Es ist mutig, sich als Autorin eines solchen Lebens anzunehmen, schließlich muss sich die Fiktion an der überlieferten Realität messen, und sich in einem förmlichen „Heldinnenepos“ porträtiert zu sehen, ist nicht jedermanns Sache. Ebenso mutig ist es, dafür eine Form zu wählen, die längst schon als abgelebt gilt, als ein Relikt aus dem neunzehnten Jahrhundert, dem Zeitalter, in dem das Epos durch den Roman abgelöst und als Form vielfach schon parodistisch verwendet worden ist. Nur greift Weber im Grunde noch weiter aus, indem sie das Klappern der strengen Verse vermeidet und mit feinem Ohr ihre unregelmäßigen Zeilen geradezu singen lässt, beschreibende Passagen über die Zeilenenden fortführt und dann wieder Zäsuren einfügt, die das Gewichtige markieren, ohne dass dieses Verfahren zu schwergängig würde. So schildert Weber, wie ihre Heldin mit der Résistance in Berührung kommt, und resümiert: „Das Erste, dems / zu widerstehen gilt, das ist man selbst. / Der eigenen Angst.“

Weber, die aus dem Französischen übersetzt und seit vielen Jahren in Paris lebt, nimmt auch im Epos die Positionen beider Sprachen ein, wenn sie bestimmte Ausdrücke zwischen den Idiomen hin und her wendet und dabei auf Missverständnisse aufmerksam macht, die damit einhergehen, ganz so, als ginge es um Verständnisschwierigkeiten zwischen den Völkern. Und als ob sie sich an einem der mittelalterlichen Epen geschult hätte, die wir gewohnt sind, ebenfalls als „Roman“ zu bezeichnen, spricht sie uns Leser direkt an, fordert unser Mitdenken („Na, was denken Sie? Genau: sie machts.“) und unsere emotionale Beteiligung ein, aber sie ringt nicht darum, so wie überhaupt die unübersehbare Kraft der Erzählung kaum je ohne Eleganz daherkommt, und so folgt man der Autorin wie ihre Heldin mit Freude und Aufmerksamkeit, die sich nicht zuletzt aus der Beglückung speist, eine halbwegs bekannte historische Welt aus derart ungewohntem Winkel zu sehen.

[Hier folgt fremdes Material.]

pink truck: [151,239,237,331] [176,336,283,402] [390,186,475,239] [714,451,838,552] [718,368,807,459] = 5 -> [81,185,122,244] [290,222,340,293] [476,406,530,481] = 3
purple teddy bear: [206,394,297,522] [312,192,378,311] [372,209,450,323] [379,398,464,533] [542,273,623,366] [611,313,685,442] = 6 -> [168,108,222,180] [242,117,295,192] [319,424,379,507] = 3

Die Jury lobte daher Frische und Leichtigkeit des Buches, aber man möchte beides auch als formale Werkzeuge sehen, um eine Biographie voller Schwere und Mühsal angemessen darzustellen. Und so sollte die Auszeichnung auch zum Anlass werden, darüber nachzudenken, welchen Zugang zur Beschreibung unserer Welt die Form des Versepos eröffnen könnte.